- Born: 1967 (age 58–59)
- Education: Fashion Institute of Technology, Parsons School of Design, School of the Art Institute of Chicago
- Known for: Sculpture and Installation art
- Awards: Creative Capital Visual Arts award 2001 Richard H. Driehaus Foundation Individual Artist Award 2005
- Website: christinetarkowski.com

= Christine Tarkowski =

American sculptor

Christine Tarkowski (born 1967) is an American sculptor and installation artist. Through her art, she explores the impact of the built environment (including architecture and textile technologies) on the natural environment.

==Life and career==
Tarkowski was born in Norwich, Connecticut, but now lives and works in Chicago, Illinois.
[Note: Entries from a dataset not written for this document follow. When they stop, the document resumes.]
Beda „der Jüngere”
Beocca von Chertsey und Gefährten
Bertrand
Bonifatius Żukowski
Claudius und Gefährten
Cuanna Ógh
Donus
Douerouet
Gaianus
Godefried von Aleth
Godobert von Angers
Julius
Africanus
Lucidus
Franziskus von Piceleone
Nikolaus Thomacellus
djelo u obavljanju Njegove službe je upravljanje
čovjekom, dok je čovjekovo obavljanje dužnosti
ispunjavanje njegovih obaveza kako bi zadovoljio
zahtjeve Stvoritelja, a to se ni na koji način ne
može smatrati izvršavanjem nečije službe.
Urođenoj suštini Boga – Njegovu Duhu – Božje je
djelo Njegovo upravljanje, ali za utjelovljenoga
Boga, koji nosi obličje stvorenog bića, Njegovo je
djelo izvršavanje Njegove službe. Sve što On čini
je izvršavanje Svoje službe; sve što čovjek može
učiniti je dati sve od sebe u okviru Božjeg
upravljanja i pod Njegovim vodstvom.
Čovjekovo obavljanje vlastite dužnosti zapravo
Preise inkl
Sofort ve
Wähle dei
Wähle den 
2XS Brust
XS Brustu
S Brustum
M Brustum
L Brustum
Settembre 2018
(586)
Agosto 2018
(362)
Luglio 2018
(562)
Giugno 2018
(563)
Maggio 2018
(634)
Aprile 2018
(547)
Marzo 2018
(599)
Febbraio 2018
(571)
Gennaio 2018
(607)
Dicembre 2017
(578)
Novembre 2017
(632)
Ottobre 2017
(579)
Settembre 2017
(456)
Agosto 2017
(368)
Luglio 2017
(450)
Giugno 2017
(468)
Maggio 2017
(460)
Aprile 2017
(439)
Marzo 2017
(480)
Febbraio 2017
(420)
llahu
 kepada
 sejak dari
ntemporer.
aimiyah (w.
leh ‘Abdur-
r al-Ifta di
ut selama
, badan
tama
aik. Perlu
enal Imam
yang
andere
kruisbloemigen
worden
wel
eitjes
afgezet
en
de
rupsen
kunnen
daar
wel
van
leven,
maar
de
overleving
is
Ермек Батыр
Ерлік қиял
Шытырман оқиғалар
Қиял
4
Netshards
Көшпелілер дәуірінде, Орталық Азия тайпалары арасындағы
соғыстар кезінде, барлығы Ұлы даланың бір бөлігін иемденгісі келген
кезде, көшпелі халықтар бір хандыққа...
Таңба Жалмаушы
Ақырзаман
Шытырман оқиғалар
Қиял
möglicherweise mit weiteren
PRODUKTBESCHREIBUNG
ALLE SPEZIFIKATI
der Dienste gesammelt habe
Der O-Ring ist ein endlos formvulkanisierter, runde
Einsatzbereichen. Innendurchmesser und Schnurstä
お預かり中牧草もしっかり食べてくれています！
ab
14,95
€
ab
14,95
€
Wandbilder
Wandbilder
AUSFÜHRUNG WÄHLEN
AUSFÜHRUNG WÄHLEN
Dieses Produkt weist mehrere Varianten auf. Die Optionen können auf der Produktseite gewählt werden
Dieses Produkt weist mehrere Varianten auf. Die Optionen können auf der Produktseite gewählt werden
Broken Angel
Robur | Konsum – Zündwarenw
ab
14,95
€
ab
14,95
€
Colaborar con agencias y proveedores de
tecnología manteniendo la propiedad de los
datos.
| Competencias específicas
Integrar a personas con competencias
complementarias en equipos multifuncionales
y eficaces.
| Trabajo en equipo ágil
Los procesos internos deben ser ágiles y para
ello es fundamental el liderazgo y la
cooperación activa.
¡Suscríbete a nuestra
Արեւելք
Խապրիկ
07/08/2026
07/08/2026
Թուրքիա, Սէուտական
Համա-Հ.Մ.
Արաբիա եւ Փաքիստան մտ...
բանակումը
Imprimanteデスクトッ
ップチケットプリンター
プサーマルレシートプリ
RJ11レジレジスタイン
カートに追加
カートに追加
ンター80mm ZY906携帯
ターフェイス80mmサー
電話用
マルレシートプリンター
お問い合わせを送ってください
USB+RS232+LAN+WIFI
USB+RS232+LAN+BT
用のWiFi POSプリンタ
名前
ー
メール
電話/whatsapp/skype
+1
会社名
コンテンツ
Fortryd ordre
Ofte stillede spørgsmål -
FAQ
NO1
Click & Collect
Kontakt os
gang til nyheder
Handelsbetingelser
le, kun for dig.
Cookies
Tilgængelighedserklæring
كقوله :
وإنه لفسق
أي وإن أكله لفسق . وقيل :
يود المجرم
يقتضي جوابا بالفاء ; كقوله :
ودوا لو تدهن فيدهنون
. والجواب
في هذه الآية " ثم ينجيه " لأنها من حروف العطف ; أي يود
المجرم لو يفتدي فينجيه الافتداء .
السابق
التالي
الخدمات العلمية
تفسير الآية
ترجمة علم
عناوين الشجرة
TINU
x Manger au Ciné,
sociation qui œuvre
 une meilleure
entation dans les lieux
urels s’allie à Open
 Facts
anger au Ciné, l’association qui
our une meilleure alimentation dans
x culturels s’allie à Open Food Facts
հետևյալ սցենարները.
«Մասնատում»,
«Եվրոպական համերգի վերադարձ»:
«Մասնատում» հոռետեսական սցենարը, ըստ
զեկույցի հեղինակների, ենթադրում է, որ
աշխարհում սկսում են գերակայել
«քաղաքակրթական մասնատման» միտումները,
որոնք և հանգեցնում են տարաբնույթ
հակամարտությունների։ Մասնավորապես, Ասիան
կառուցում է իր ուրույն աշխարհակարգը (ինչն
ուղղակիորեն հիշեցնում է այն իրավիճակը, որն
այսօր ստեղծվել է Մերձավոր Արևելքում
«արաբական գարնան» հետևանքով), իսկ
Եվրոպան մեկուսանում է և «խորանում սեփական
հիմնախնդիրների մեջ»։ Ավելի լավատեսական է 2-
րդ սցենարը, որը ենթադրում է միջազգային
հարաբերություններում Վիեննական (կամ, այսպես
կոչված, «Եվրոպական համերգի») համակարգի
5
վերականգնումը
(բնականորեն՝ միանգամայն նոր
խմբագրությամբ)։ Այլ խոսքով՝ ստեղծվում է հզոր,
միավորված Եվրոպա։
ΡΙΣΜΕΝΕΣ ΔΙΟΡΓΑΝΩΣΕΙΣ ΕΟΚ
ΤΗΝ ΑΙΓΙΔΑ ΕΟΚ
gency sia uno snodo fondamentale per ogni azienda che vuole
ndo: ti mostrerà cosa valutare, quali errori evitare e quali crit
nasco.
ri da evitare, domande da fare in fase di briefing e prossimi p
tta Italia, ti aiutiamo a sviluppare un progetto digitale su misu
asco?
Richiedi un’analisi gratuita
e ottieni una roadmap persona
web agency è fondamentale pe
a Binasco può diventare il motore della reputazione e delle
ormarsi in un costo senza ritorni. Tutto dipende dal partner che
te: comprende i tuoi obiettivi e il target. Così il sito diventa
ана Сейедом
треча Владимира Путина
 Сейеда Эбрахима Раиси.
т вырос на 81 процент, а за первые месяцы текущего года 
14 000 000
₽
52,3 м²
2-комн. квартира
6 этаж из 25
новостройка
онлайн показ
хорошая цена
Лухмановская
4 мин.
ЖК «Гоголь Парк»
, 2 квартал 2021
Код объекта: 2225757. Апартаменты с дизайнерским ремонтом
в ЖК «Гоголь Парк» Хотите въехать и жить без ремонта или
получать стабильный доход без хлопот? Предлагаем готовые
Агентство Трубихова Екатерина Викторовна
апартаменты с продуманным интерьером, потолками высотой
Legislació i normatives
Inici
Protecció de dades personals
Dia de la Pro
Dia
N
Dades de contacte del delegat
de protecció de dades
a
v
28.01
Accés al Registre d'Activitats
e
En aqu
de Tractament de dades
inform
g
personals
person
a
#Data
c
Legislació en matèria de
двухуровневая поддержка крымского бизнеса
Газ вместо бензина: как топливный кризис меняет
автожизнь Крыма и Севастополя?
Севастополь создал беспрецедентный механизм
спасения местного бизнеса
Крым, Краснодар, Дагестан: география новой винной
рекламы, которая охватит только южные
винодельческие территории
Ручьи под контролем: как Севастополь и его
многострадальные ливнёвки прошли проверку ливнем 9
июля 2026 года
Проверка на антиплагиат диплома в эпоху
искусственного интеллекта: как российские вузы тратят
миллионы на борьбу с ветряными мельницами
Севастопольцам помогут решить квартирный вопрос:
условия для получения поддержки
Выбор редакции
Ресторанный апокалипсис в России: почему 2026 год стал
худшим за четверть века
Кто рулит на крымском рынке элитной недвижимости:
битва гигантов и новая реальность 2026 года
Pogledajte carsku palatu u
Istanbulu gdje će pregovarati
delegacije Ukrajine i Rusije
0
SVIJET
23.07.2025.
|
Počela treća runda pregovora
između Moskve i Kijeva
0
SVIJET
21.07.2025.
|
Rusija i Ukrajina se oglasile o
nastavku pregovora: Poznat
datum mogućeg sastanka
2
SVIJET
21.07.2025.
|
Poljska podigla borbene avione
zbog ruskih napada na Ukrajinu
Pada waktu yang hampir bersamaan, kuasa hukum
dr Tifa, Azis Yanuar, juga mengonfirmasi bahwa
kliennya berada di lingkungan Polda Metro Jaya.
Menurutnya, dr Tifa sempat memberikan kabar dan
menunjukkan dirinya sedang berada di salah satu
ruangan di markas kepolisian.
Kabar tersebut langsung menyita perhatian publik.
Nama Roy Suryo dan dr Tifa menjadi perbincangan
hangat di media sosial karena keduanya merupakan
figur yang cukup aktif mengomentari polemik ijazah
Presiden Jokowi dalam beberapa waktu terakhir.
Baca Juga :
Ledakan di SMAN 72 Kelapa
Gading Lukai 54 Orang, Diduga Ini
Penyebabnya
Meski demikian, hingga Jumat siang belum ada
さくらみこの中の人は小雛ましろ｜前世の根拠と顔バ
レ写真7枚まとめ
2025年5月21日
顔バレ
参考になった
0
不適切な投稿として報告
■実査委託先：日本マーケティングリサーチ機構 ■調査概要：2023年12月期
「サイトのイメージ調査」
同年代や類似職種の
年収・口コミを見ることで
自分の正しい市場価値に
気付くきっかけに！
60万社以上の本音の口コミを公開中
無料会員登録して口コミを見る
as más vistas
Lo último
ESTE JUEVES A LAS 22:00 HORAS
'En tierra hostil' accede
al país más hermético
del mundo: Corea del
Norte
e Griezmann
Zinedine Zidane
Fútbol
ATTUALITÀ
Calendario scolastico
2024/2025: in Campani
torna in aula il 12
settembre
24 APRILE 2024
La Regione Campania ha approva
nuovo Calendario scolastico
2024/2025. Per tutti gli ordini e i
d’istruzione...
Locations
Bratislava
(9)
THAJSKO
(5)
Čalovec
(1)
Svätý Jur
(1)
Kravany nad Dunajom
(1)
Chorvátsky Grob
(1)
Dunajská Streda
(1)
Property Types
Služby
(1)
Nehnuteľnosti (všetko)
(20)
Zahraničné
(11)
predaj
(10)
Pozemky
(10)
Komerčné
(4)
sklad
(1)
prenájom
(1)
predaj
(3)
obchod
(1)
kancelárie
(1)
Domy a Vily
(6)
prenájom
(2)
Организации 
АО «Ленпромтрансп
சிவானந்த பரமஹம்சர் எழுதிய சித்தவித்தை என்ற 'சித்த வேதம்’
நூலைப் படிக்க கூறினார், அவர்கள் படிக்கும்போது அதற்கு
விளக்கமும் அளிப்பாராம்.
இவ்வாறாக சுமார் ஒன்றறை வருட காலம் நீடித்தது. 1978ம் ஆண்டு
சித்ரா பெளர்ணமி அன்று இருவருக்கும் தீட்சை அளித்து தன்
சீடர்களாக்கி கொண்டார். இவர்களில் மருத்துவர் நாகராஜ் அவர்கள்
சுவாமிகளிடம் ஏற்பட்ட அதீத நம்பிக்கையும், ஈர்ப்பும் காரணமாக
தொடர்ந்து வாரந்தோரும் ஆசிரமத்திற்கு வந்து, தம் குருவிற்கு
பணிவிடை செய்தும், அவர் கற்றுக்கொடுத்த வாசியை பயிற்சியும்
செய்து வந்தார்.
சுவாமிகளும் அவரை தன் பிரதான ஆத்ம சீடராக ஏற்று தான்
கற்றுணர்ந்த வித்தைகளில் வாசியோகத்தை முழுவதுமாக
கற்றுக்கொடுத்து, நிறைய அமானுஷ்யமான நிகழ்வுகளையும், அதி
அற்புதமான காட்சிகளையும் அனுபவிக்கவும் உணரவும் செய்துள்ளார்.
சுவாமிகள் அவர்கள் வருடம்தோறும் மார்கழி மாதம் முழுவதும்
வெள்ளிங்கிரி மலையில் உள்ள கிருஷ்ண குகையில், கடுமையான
After studying textile design at the Fashion Institute of Technology, she earned her BFA at the Parsons School of Design in New York City in 1989 and her MFA at the School of the Art Institute of Chicago in Chicago, IL in 1992. In addition to her work as an artist, Christine has been an associate professor in the Fiber and Material Studies department at the School of the Art Institute of Chicago since 2003. In 2001, she received a Creative Capital Visual Arts award and in 2005, she received a Richard H. Driehaus Foundation Individual Artist Award.

== Works ==
She has exhibited significant solo and group shows, including the exhibition titled, Last Things Will Be First and First Things Will be Last that was on display at the Chicago Cultural Center from January 29 - May 2, 2010. In this piece, as with many of Tarkowski’s works, there was the incorporation of a geodesic dome, which she uses as a symbol for the failed utopia. The utopian impulse of modernism and its failure is a recurring theme in her work, manifesting through transformed and mimicked urban materials like wallpaper, industrial siding, and trash.

She has worked with many other established artists including Drew Beattie, Aidas Bareikis, and Jules de Balincourt. They were all invited to contribute to a music video and exhibition piece called, Can’t Stop Rock Lobster created by Shoot the Lobster art gallery in New York City. The exhibit ran from June 19–30, 2012.